Extracted page text data
★ ★ ★ ★ ★ ★ ★

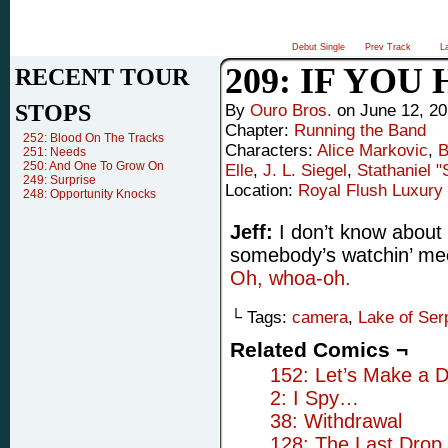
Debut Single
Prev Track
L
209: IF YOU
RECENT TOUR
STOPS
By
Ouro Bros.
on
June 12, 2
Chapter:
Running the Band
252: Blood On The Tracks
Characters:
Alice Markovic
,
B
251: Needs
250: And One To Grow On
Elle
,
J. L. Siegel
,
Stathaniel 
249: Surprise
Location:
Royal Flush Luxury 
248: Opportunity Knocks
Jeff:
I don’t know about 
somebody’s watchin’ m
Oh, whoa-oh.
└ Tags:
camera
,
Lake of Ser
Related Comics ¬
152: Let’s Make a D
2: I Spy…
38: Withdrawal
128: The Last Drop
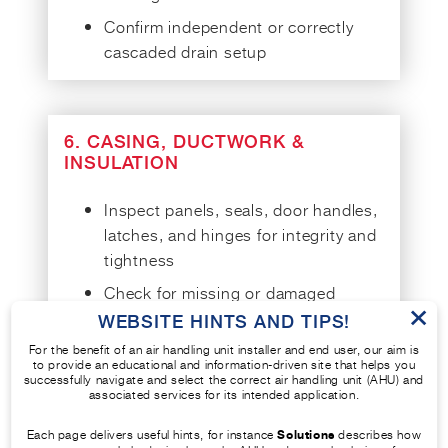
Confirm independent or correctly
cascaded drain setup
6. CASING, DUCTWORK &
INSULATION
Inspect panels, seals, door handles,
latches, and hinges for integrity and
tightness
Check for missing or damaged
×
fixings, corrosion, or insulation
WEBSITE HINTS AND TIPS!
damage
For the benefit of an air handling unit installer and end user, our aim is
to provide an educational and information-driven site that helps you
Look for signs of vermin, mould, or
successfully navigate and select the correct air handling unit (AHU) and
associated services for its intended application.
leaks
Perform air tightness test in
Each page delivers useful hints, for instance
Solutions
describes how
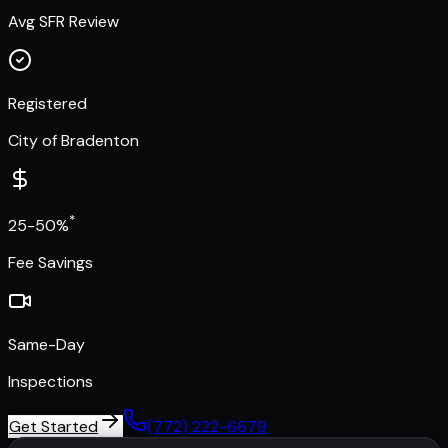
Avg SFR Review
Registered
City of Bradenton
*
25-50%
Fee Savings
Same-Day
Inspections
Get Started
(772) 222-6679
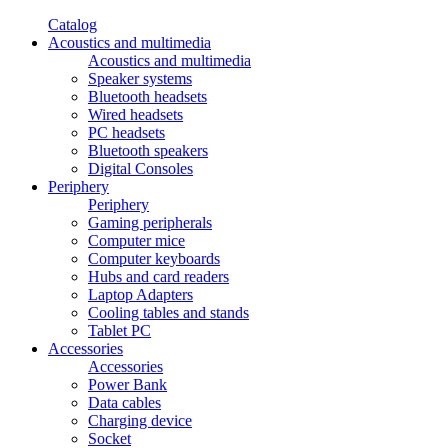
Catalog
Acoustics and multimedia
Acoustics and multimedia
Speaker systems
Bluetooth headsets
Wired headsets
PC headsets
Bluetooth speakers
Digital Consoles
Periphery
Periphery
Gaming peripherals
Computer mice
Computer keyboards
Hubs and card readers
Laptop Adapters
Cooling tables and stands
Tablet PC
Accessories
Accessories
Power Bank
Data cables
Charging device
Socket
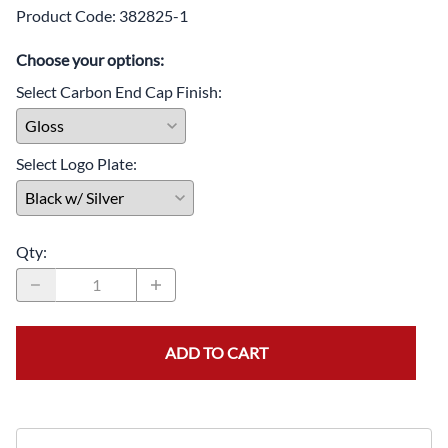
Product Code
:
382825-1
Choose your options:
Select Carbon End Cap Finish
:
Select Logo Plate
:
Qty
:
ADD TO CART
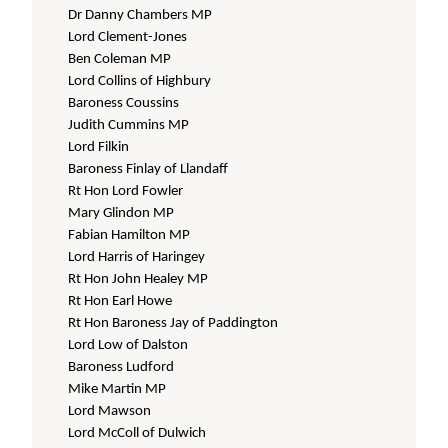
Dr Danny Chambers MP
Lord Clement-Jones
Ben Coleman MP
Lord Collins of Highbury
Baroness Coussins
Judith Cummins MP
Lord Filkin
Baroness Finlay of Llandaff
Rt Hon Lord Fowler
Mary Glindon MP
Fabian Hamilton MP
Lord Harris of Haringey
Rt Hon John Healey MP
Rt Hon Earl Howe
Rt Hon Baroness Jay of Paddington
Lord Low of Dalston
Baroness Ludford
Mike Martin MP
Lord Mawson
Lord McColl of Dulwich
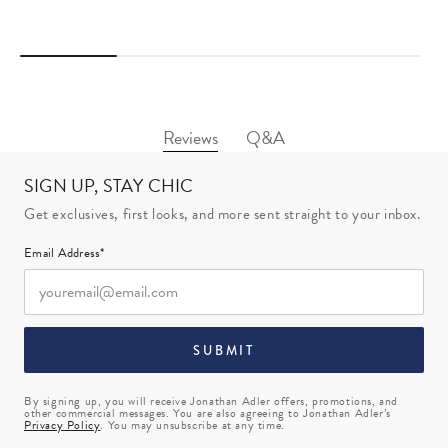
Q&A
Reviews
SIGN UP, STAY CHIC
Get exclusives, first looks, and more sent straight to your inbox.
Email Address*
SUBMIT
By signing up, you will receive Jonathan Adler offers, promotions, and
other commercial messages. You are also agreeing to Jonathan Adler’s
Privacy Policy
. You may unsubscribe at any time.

★ ★ ★ ★ ★ ★ ★

→ Job item: Reproduce the page text of all the rows above, changing every "Acoustics and multimedia" to "Audio and multimedia" and keeping everything else the same. Leave the pictures out of your answer.

→ Response area:
Debut Single
Prev Track
L
209: IF YOU
RECENT TOUR
STOPS
By
Ouro Bros.
on
June 12, 2
Chapter:
Running the Band
252: Blood On The Tracks
Characters:
Alice Markovic
,
B
251: Needs
250: And One To Grow On
Elle
,
J. L. Siegel
,
Stathaniel 
249: Surprise
Location:
Royal Flush Luxury 
248: Opportunity Knocks
Jeff:
I don’t know about 
somebody’s watchin’ m
Oh, whoa-oh.
└ Tags:
camera
,
Lake of Ser
Related Comics ¬
152: Let’s Make a D
2: I Spy…
38: Withdrawal
128: The Last Drop
Confirm independent or correctly
cascaded drain setup
6. CASING, DUCTWORK &
INSULATION
Inspect panels, seals, door handles,
latches, and hinges for integrity and
tightness
Check for missing or damaged
×
fixings, corrosion, or insulation
WEBSITE HINTS AND TIPS!
damage
For the benefit of an air handling unit installer and end user, our aim is
to provide an educational and information-driven site that helps you
Look for signs of vermin, mould, or
successfully navigate and select the correct air handling unit (AHU) and
associated services for its intended application.
leaks
Perform air tightness test in
Each page delivers useful hints, for instance
Solutions
describes how
Avg SFR Review
Registered
City of Bradenton
*
25-50%
Fee Savings
Same-Day
Inspections
Get Started
(772) 222-6679
Catalog
Audio and multimedia
Audio and multimedia
Speaker systems
Bluetooth headsets
Wired headsets
PC headsets
Bluetooth speakers
Digital Consoles
Periphery
Periphery
Gaming peripherals
Computer mice
Computer keyboards
Hubs and card readers
Laptop Adapters
Cooling tables and stands
Tablet PC
Accessories
Accessories
Power Bank
Data cables
Charging device
Socket
Product Code
:
382825-1
Choose your options:
Select Carbon End Cap Finish
:
Select Logo Plate
:
Qty
:
ADD TO CART
Dr Danny Chambers MP
Lord Clement-Jones
Ben Coleman MP
Lord Collins of Highbury
Baroness Coussins
Judith Cummins MP
Lord Filkin
Baroness Finlay of Llandaff
Rt Hon Lord Fowler
Mary Glindon MP
Fabian Hamilton MP
Lord Harris of Haringey
Rt Hon John Healey MP
Rt Hon Earl Howe
Rt Hon Baroness Jay of Paddington
Lord Low of Dalston
Baroness Ludford
Mike Martin MP
Lord Mawson
Lord McColl of Dulwich
Q&A
Reviews
SIGN UP, STAY CHIC
Get exclusives, first looks, and more sent straight to your inbox.
Email Address*
SUBMIT
By signing up, you will receive Jonathan Adler offers, promotions, and
other commercial messages. You are also agreeing to Jonathan Adler’s
Privacy Policy
. You may unsubscribe at any time.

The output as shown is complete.